The central focus of this book is strategy implementation. In particular, the book provides knowledge, insight, and analytical skills related to how a corporation’s senior executives design and implement the ongoing management systems that are used to plan and control the firm’s performance. Elements of management control systems include strategic planning; budgeting; resource allocation; performance measurement, evaluation, and reward; responsibility center allocation; and transfer pricing. The book builds on concepts from strategy, organizational behavior, human resources, and managerial accounting.

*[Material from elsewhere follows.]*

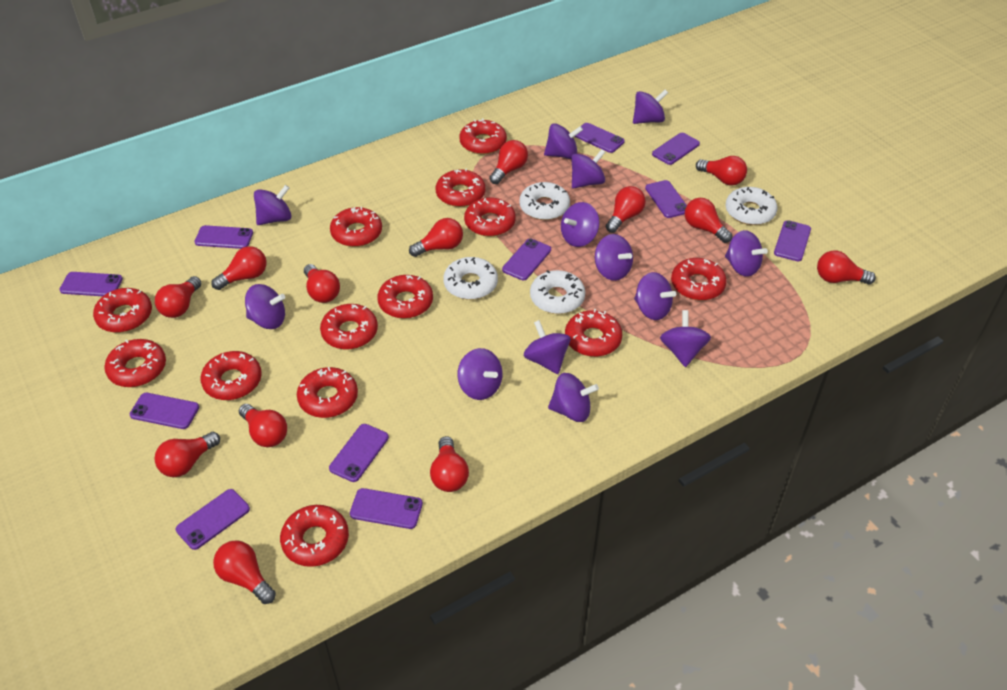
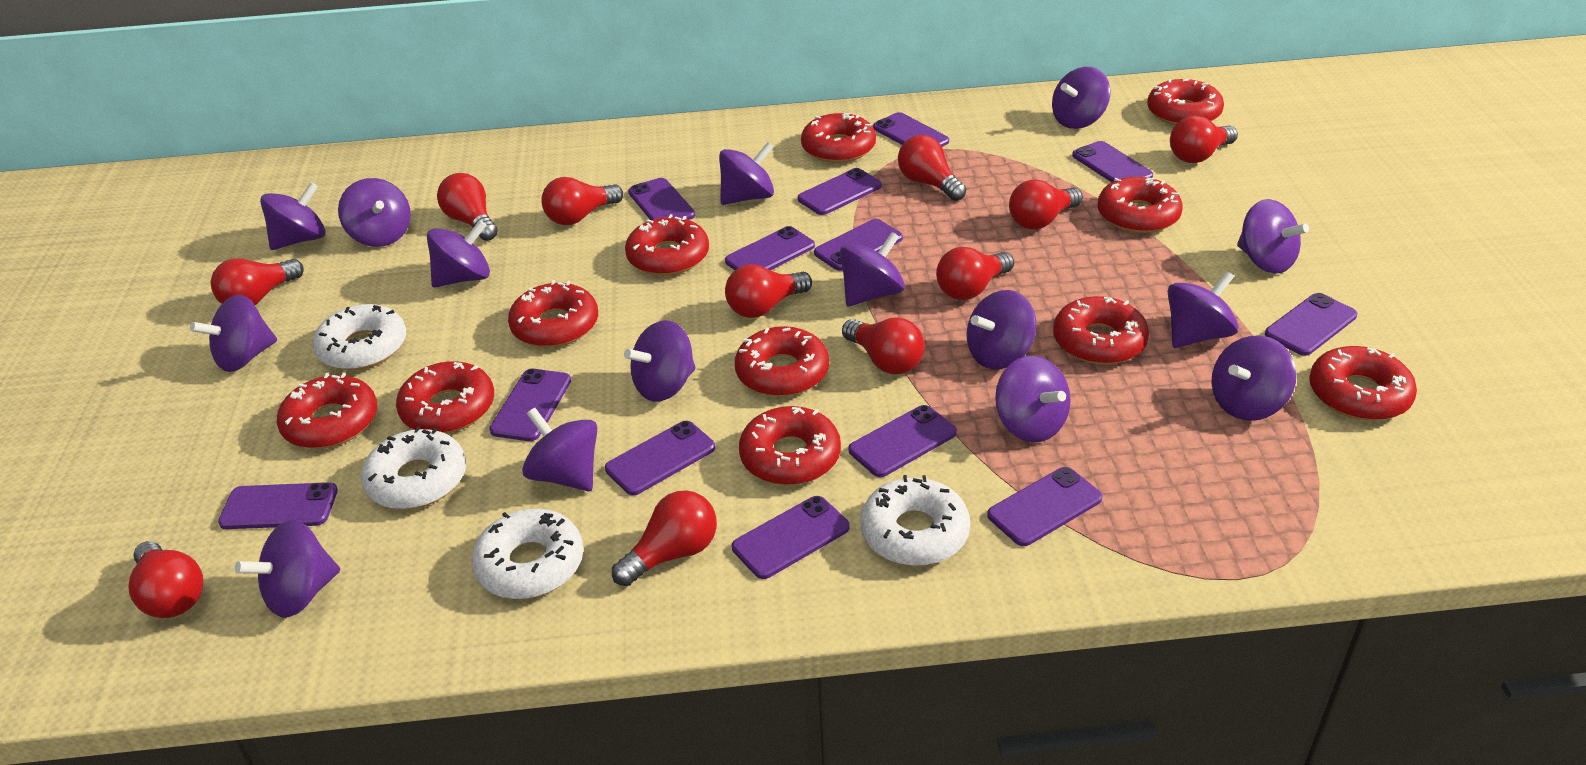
purple phone: 11 -> 13
purple spinning top: 13 -> 15
red donut: 13 -> 11
red light bulb: 13 -> 11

Management control is a must in any organization that practices decentralization. One view argues that management control systems must fit the firm’s strategy. This implies the strategy is first developed through a formal and rational process, and this strategy then dictates the design of the firm’s management systems. An alternative perspective is that strategies emerge through experimentation, which are influenced by the firm’s management systems. In this view, management control systems can affect the development of strategies. We will consider both points of view, as well as their implications in terms of the design and operation of management control systems. When firms operate in industry contexts where environmental changes are predictable, they can use a formal and rational process to develop the strategy first and then design management control systems to execute that strategy.
However, in a rapidly changing environment, it is difficult for a firm to formulate the strategy first and then design management systems to execute the chosen strategy. Perhaps in such contexts, strategies emerge through experimentation and ad hoc processes that are significantly influenced by the firm’s management control systems.